**WHAT THIS TASK INVOLVES**
Show each line of the data below that contains the string "process".

**** MATERIALS PROVIDED ****

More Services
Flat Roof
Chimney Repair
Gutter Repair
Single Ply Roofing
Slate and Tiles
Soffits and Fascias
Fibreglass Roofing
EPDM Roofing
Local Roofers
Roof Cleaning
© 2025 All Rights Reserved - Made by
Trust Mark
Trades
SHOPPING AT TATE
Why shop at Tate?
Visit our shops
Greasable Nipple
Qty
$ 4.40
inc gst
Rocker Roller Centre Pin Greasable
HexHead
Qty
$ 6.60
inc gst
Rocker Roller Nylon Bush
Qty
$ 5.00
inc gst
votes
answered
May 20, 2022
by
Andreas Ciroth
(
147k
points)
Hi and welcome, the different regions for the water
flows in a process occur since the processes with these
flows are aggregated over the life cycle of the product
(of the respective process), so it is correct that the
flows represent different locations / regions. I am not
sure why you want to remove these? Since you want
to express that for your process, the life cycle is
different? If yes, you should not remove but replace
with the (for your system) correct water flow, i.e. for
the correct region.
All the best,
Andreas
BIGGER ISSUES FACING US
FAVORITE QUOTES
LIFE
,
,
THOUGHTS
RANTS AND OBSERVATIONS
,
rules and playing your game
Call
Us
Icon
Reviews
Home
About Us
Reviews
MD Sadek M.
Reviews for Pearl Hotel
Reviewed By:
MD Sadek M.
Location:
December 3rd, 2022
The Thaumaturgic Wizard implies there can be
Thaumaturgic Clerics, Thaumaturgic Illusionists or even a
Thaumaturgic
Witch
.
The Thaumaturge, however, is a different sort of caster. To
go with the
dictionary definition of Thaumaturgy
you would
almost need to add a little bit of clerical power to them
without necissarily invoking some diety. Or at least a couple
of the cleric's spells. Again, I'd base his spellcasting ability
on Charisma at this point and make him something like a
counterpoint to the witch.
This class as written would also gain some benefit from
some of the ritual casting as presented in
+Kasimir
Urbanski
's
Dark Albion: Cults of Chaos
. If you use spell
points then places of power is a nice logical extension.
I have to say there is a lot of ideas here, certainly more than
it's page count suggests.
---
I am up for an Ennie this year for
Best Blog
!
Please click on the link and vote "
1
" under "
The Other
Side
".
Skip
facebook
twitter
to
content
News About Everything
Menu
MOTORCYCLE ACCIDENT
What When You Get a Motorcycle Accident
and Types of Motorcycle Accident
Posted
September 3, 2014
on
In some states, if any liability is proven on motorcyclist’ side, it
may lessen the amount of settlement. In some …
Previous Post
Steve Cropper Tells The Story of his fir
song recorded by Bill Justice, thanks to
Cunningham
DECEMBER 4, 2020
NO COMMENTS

****

**ANSWER FOR THE TASK**
flows in a process occur since the processes with these
(of the respective process), so it is correct that the
to express that for your process, the life cycle is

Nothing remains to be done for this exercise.